Exercise aim: A word-for-word transcription of the whole listing is required.
——————
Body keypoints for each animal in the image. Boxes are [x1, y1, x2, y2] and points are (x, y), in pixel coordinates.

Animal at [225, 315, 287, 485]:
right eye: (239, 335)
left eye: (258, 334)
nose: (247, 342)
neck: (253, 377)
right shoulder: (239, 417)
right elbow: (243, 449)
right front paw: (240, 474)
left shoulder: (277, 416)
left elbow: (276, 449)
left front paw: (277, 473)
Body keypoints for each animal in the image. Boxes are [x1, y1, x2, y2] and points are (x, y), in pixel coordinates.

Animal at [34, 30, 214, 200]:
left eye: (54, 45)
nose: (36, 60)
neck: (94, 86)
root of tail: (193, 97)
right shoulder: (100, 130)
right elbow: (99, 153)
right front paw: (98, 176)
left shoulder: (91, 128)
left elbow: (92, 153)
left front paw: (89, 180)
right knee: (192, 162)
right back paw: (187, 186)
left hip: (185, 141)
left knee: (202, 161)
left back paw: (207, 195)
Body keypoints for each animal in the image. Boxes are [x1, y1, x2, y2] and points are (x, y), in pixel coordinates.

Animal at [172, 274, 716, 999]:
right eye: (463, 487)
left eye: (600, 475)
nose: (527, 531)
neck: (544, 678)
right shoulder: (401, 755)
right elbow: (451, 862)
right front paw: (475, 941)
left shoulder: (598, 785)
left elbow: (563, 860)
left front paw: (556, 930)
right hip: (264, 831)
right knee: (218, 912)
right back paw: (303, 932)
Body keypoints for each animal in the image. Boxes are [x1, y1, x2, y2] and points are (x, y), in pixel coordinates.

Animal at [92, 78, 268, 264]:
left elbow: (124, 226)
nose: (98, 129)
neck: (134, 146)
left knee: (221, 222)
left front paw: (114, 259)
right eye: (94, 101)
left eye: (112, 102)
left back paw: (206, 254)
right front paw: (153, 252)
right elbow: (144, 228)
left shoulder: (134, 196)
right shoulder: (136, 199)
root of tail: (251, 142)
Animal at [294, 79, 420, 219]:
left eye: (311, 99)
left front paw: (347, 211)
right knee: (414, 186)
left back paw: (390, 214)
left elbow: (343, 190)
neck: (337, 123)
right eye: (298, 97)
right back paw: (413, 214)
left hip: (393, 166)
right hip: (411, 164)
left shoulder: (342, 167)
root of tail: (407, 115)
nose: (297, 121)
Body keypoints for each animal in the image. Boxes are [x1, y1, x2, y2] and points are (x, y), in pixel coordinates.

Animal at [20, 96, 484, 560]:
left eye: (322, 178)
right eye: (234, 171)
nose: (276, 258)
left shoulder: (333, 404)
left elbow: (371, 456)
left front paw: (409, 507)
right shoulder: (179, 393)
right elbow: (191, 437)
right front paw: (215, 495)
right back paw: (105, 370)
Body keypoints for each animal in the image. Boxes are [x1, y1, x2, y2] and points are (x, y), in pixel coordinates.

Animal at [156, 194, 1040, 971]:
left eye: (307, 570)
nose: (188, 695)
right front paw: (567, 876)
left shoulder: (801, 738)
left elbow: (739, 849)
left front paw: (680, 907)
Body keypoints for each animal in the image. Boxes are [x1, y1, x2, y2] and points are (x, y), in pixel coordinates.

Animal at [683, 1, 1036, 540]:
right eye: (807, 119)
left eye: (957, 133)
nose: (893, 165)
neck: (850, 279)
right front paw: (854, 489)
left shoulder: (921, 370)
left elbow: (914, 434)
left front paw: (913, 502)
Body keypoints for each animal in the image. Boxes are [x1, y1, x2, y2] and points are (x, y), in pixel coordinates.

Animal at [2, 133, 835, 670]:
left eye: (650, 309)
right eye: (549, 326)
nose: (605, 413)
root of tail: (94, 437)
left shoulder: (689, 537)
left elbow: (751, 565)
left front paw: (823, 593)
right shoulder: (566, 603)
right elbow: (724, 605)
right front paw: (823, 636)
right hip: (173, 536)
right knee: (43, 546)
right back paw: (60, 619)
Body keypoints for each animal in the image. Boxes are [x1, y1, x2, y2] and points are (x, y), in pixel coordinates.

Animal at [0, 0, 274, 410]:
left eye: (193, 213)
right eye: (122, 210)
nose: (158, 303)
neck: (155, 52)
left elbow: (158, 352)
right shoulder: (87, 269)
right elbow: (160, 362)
——————
Exercise answer:
Body keypoints for each animal in the image. Boxes are [x1, y1, x2, y2] and points are (x, y), in pixel coordinates.

Animal at [225, 315, 287, 485]:
right eye: (239, 335)
left eye: (258, 334)
nose: (247, 342)
neck: (253, 377)
right shoulder: (239, 417)
right elbow: (243, 449)
right front paw: (240, 474)
left shoulder: (277, 416)
left elbow: (276, 449)
left front paw: (277, 473)
Body keypoints for each animal in the image. Boxes are [x1, y1, x2, y2] and points are (x, y), in pixel coordinates.

Animal at [34, 30, 214, 200]:
left eye: (54, 45)
nose: (36, 60)
neck: (94, 86)
root of tail: (193, 97)
right shoulder: (100, 130)
right elbow: (99, 153)
right front paw: (98, 176)
left shoulder: (91, 128)
left elbow: (92, 153)
left front paw: (89, 180)
right knee: (192, 162)
right back paw: (187, 186)
left hip: (185, 141)
left knee: (202, 161)
left back paw: (207, 195)
Body keypoints for each animal in the image. Boxes are [x1, y1, x2, y2] and points are (x, y), in pixel coordinates.

Animal at [172, 274, 716, 999]:
right eye: (463, 487)
left eye: (600, 475)
nose: (527, 531)
neck: (544, 678)
right shoulder: (401, 755)
right elbow: (451, 862)
right front paw: (475, 941)
left shoulder: (598, 785)
left elbow: (563, 860)
left front paw: (556, 930)
right hip: (264, 831)
right knee: (218, 912)
right back paw: (303, 932)
Body keypoints for each animal in the image. Boxes are [x1, y1, x2, y2] and points are (x, y), in pixel coordinates.

Animal at [92, 78, 268, 264]:
left elbow: (124, 226)
nose: (98, 129)
neck: (134, 146)
left knee: (221, 222)
left front paw: (114, 259)
right eye: (94, 101)
left eye: (112, 102)
left back paw: (206, 254)
right front paw: (153, 252)
right elbow: (144, 228)
left shoulder: (134, 196)
right shoulder: (136, 199)
root of tail: (251, 142)
Animal at [294, 79, 420, 219]:
left eye: (311, 99)
left front paw: (347, 211)
right knee: (414, 186)
left back paw: (390, 214)
left elbow: (343, 190)
neck: (337, 123)
right eye: (298, 97)
right back paw: (413, 214)
left hip: (393, 166)
right hip: (411, 164)
left shoulder: (342, 167)
root of tail: (407, 115)
nose: (297, 121)
Body keypoints for each animal in the image. Boxes are [x1, y1, x2, y2] and points are (x, y), in pixel coordinates.

Animal at [20, 96, 484, 560]:
left eye: (322, 178)
right eye: (234, 171)
nose: (276, 258)
left shoulder: (333, 404)
left elbow: (371, 456)
left front paw: (409, 507)
right shoulder: (179, 393)
right elbow: (191, 437)
right front paw: (215, 495)
right back paw: (105, 370)
Body keypoints for each animal in the image. Boxes are [x1, y1, x2, y2] and points are (x, y), in pixel coordinates.

Animal at [156, 194, 1040, 971]:
left eye: (307, 570)
nose: (188, 695)
right front paw: (567, 876)
left shoulder: (801, 738)
left elbow: (739, 849)
left front paw: (680, 907)
Body keypoints for each animal in the image. Boxes are [x1, y1, x2, y2] and points are (x, y), in pixel coordinates.

Animal at [683, 1, 1036, 540]:
right eye: (807, 119)
left eye: (957, 133)
nose: (893, 165)
neck: (850, 279)
right front paw: (854, 489)
left shoulder: (921, 370)
left elbow: (914, 434)
left front paw: (913, 502)
Body keypoints for each animal in the image. Boxes are [x1, y1, x2, y2] and points are (x, y), in pixel coordinates.

Animal at [2, 133, 835, 670]:
left eye: (650, 309)
right eye: (549, 326)
nose: (605, 413)
root of tail: (94, 437)
left shoulder: (689, 537)
left elbow: (751, 565)
left front paw: (823, 593)
right shoulder: (566, 603)
right elbow: (724, 605)
right front paw: (823, 636)
right hip: (173, 536)
right knee: (43, 546)
right back paw: (60, 619)
Body keypoints for each animal in the image. Boxes are [x1, y1, x2, y2] and points are (x, y), in pixel coordinates.

Animal at [0, 0, 274, 410]:
left eye: (193, 213)
right eye: (122, 210)
nose: (158, 303)
neck: (155, 52)
left elbow: (158, 352)
right shoulder: (87, 269)
right elbow: (160, 362)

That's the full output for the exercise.